### Required work
Set out every line of the records below as a Markdown table with two columns, No. and Text, numbering each row and skipping blank lines. Omit the pictures.

### Records for this exercise
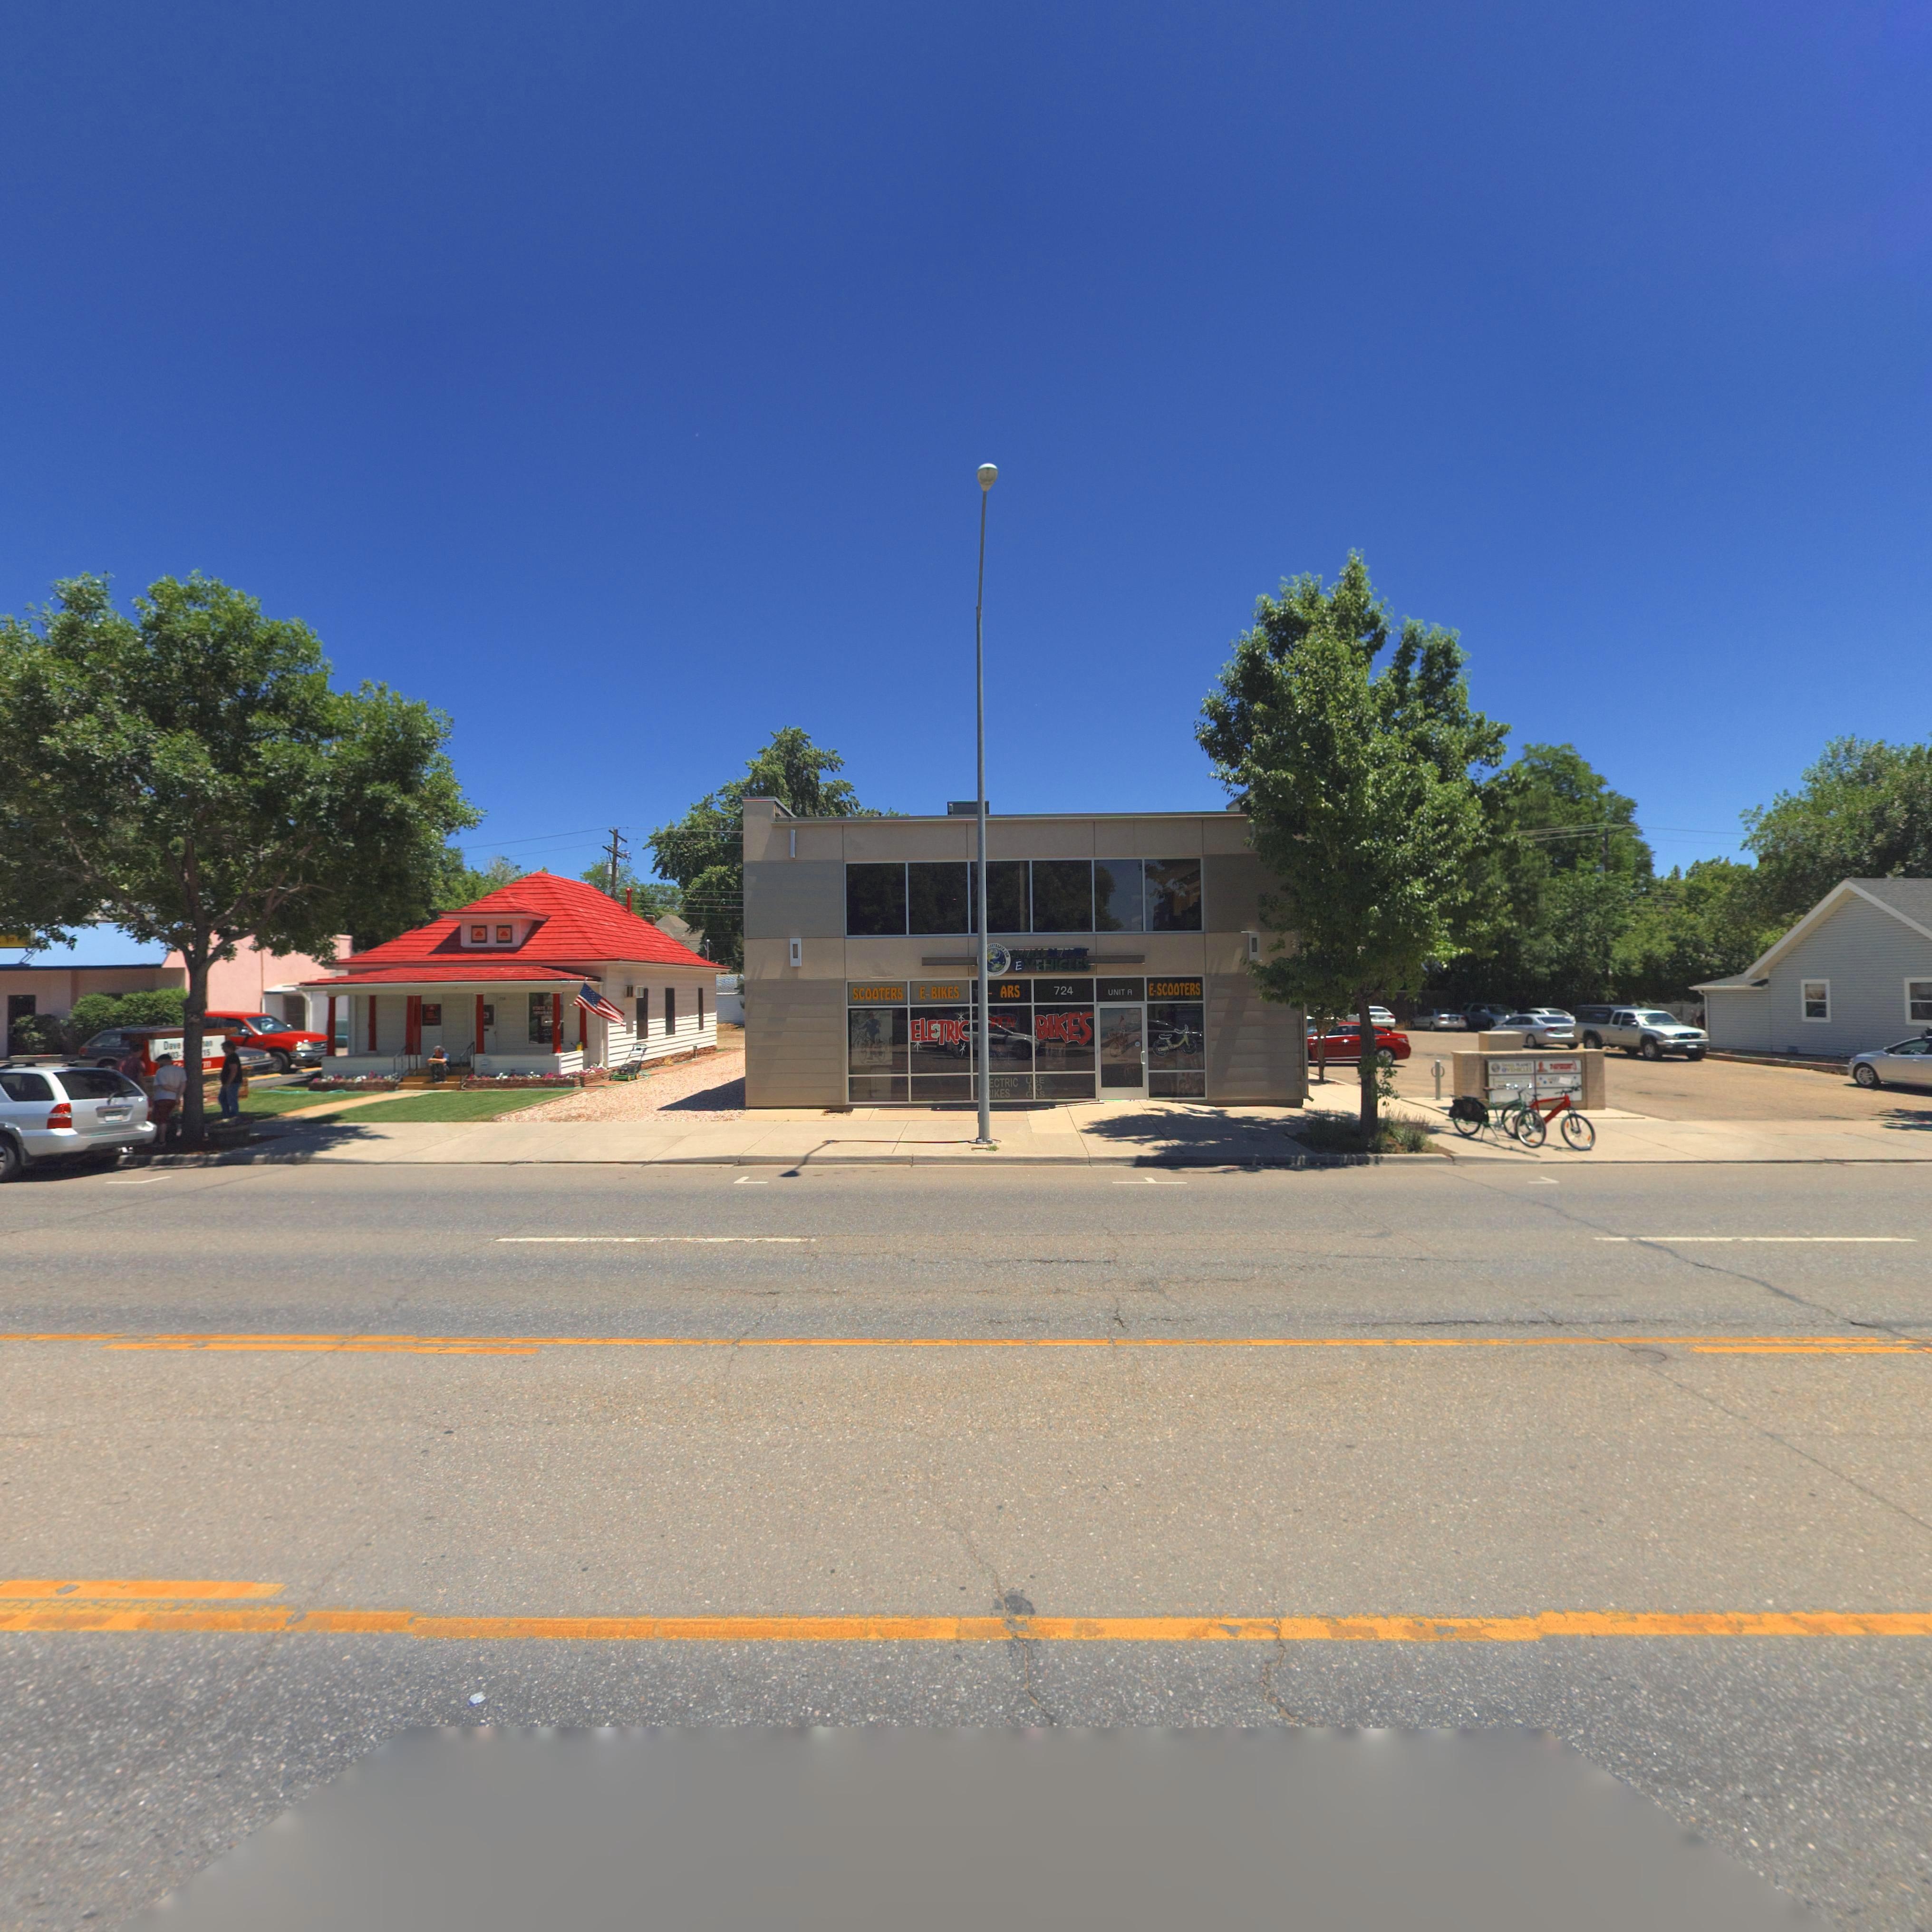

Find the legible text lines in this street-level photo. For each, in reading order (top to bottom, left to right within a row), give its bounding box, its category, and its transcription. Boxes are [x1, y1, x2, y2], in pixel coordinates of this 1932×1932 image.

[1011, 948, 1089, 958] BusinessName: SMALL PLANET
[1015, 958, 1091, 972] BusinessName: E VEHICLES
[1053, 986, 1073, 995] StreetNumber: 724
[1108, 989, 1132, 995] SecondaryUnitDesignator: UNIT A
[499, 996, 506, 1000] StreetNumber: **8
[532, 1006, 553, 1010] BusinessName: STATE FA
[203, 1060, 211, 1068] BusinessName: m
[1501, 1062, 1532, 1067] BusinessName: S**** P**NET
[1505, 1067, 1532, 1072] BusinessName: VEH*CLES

### Problem solution
| No. | Text |
|---|---|
| 1 | Find the legible text lines in this street-level photo. For each, in reading order (top to bottom, left to right within a row), give its bounding box, its category, and its transcription. Boxes are [x1, y1, x2, y2], in pixel coordinates of this 1932×1932 image. |
| 2 | [1011, 948, 1089, 958] BusinessName: SMALL PLANET |
| 3 | [1015, 958, 1091, 972] BusinessName: E VEHICLES |
| 4 | [1053, 986, 1073, 995] StreetNumber: 724 |
| 5 | [1108, 989, 1132, 995] SecondaryUnitDesignator: UNIT A |
| 6 | [499, 996, 506, 1000] StreetNumber: **8 |
| 7 | [532, 1006, 553, 1010] BusinessName: STATE FA |
| 8 | [203, 1060, 211, 1068] BusinessName: m |
| 9 | [1501, 1062, 1532, 1067] BusinessName: S**** P**NET |
| 10 | [1505, 1067, 1532, 1072] BusinessName: VEH*CLES |